What to work on:
**a)** In the Xenserver backup script post, what is the only change the script requires on the xenserver host?
**b)** Copy out everything in the Xenserver backup script post from "Citrix Xenserver is" down to "is automated backups.".

Article:
○ ○ ○
Tag Archives: scripting

Xenserver SSH backup script

Citrix Xenserver is an amazing hypervisor with pretty much every function released to you for free. One thing they do not handle, however, is automated backups.

I have hacked together a backup script for myself that seems to work fairly well. It is my own mix of this and this script along with some logic for e-mail reporting that I came up with myself. It does not require any modification of the xenserver host at all (no need to mount anything!) with the exception of adding a public key to the xenserver’s authorized_keys file.

This script can be run on anything with BASH and the appropriate UNIX tools (even other xenservers if you want) and uses SSH to initiate and transfer the backups to a location of your choosing.
○ ○ ○
Information provided:
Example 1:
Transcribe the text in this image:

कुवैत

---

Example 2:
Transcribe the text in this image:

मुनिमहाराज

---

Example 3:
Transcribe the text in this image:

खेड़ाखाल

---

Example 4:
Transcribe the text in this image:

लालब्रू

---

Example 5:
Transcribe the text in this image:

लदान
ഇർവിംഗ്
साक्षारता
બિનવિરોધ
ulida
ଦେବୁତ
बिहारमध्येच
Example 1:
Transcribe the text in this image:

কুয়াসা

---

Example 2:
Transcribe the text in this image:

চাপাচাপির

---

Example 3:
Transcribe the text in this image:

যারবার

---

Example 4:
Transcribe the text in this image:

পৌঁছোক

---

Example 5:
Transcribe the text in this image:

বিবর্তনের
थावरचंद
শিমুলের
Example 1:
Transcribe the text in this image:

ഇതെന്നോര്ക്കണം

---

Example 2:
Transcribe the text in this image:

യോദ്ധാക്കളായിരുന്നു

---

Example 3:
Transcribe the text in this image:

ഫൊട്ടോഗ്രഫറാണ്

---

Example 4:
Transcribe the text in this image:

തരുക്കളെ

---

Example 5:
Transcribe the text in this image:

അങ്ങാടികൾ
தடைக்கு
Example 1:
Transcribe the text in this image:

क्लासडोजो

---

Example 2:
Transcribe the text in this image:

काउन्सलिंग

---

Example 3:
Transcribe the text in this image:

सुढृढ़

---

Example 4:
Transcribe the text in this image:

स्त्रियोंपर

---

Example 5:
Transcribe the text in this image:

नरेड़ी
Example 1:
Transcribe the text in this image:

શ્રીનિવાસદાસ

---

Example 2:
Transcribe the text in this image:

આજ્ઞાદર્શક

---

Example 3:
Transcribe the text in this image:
○ ○ ○
Answers to each task:
**a)** Adding a public key to the xenserver's authorized_keys file.

**b)**
Citrix Xenserver is an amazing hypervisor with pretty much every function released to you for free. One thing they do not handle, however, is automated backups.